‘The Morning Show’ 2×07 review: The bitter life

Content and trigger warning: This review contains spoilers for Season 2, Episode 7, and discusses suicide.

Where did Alex Levy (Jennifer Aniston) go? On AppleTV+’s The Morning Show, that’s been the question on everyone’s minds since last week‘s episode, when she didn’t turn up to work at UBA.

This week’s episode, “La Amara Vita,” picks up in Italy, where Mitch (Steve Carell) has been laying low all season since the misconduct scandal broke. It’s late February 2020, and he’s been exposed to COVID-19. He’s quarantining in the villa he’s been renting for several months, and an unexpected visitor arrives: Alex herself.

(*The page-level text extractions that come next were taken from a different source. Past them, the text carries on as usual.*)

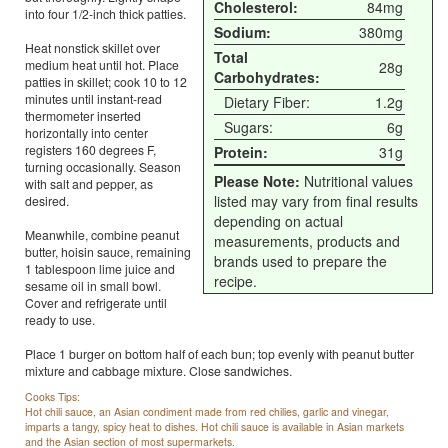
Cholesterol:
84mg
into four 1/2-inch thick patties.
Sodium:
380mg
Heat nonstick skillet over
Total
medium heat until hot. Place
28g
Carbohydrates:
patties in skillet; cook 10 to 12
minutes until instant-read
Dietary Fiber:
1.2g
thermometer inserted
Sugars:
6g
horizontally into center
registers 160 degrees F,
Protein:
31g
turning occasionally. Season
Please Note:
Nutritional values
with salt and pepper, as
listed may vary from final results
desired.
depending on actual
Meanwhile, combine peanut
measurements, products and
butter, hoisin sauce, remaining
brands used to prepare the
1 tablespoon lime juice and
recipe.
sesame oil in small bowl.
Cover and refrigerate until
ready to use.
Place 1 burger on bottom half of each bun; top evenly with peanut butter
mixture and cabbage mixture. Close sandwiches.
Cooks Tips:
Hot chili sauce, an Asian condiment made from red chilies, garlic and vinegar,
imparts a tangy, spicy heat to dishes. Hot chili sauce is available in Asian markets
and the Asian section of most supermarkets.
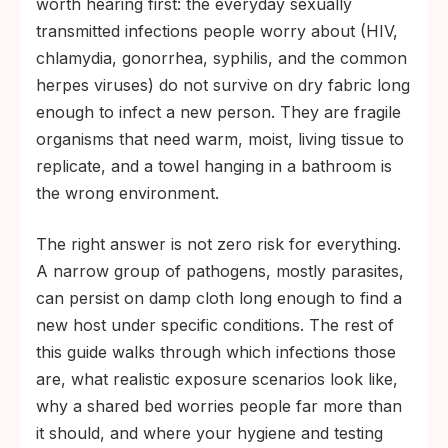
worth hearing first: the everyday sexually
transmitted infections people worry about (HIV,
chlamydia, gonorrhea, syphilis, and the common
herpes viruses) do not survive on dry fabric long
enough to infect a new person. They are fragile
organisms that need warm, moist, living tissue to
replicate, and a towel hanging in a bathroom is
the wrong environment.
The right answer is not zero risk for everything.
A narrow group of pathogens, mostly parasites,
can persist on damp cloth long enough to find a
new host under specific conditions. The rest of
this guide walks through which infections those
are, what realistic exposure scenarios look like,
why a shared bed worries people far more than
it should, and where your hygiene and testing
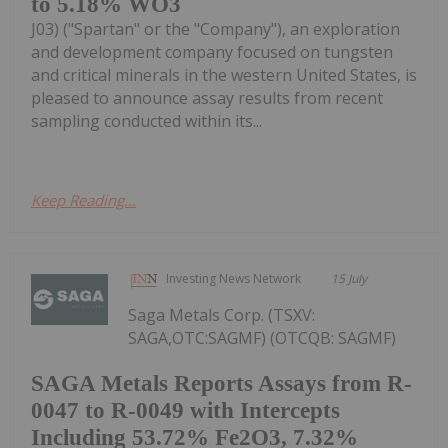
to 5.18% WO3
J03) ("Spartan" or the "Company"), an exploration
and development company focused on tungsten
and critical minerals in the western United States, is
pleased to announce assay results from recent
sampling conducted within its...
Keep Reading...
Investing News Network
15 July
Saga Metals Corp. (TSXV:
SAGA,OTC:SAGMF) (OTCQB: SAGMF)
SAGA Metals Reports Assays from R-
0047 to R-0049 with Intercepts
Including 53.72% Fe2O3, 7.32%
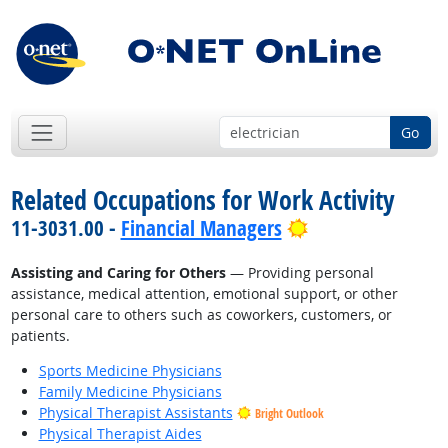
Go
Related Occupations for Work Activity
Bright Outlook
11-3031.00 -
Financial Managers
Assisting and Caring for Others
— Providing personal
assistance, medical attention, emotional support, or other
personal care to others such as coworkers, customers, or
patients.
Sports Medicine Physicians
Family Medicine Physicians
Physical Therapist Assistants
Bright Outlook
Physical Therapist Aides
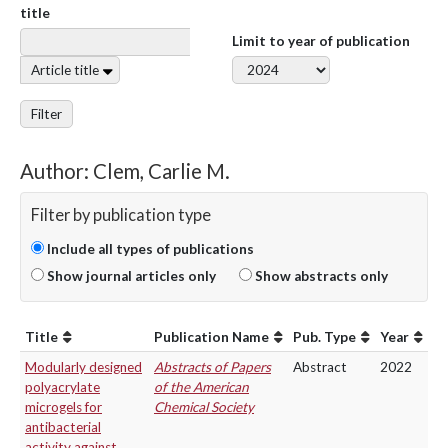
title
Limit to year of publication
Article title
Filter
Author: Clem, Carlie M.
Filter by publication type
Include all types of publications
Show journal articles only
Show abstracts only
Title
Publication Name
Pub. Type
Year
Modularly designed
Abstracts of Papers
Abstract
2022
polyacrylate
of the American
microgels for
Chemical Society
antibacterial
activity against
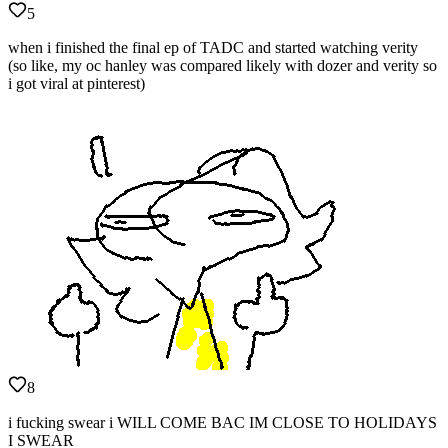
5
when i finished the final ep of TADC and started watching verity
(so like, my oc hanley was compared likely with dozer and verity so
i got viral at pinterest)
8
i fucking swear i WILL COME BAC IM CLOSE TO HOLIDAYS
I SWEAR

Alex is aware she’s left UBA in shambles, having abandoned a high-profile job moderating a presidential debate, and giving the network no notice. She only just rejoined The Morning Show after nearly a yearlong absence. But in Las Vegas, she learned that Mitch didn’t explicitly deny the claim that they slept together years earlier; now that information is about to be published in Maggie’s (Marcia Gay Harden) new exposé about UBA’s troubled history.

“La Amara Vita” is a smaller-scale episode than usual, primarily taking place in Mitch’s villa. Where last week’s episode did not feature Alex or Mitch, this week doesn’t feature anyone at UBA. It’s an intimate episode, featuring Alex and Mitch arguing, making up, and arguing and making up again, over and over as emotions run high.

Alex and Mitch have never been particularly likable characters, as both tend to reconstruct narratives to fit their desires. (A small, but telling, detail here is that Alex is only concerned about COVID-19 when it’s a personal inconvenience to her.) Mitch has slowly been coming around to the idea that his sexual misconduct at the network was inappropriate and predatory, but still hasn’t made an effort to publicly apologize.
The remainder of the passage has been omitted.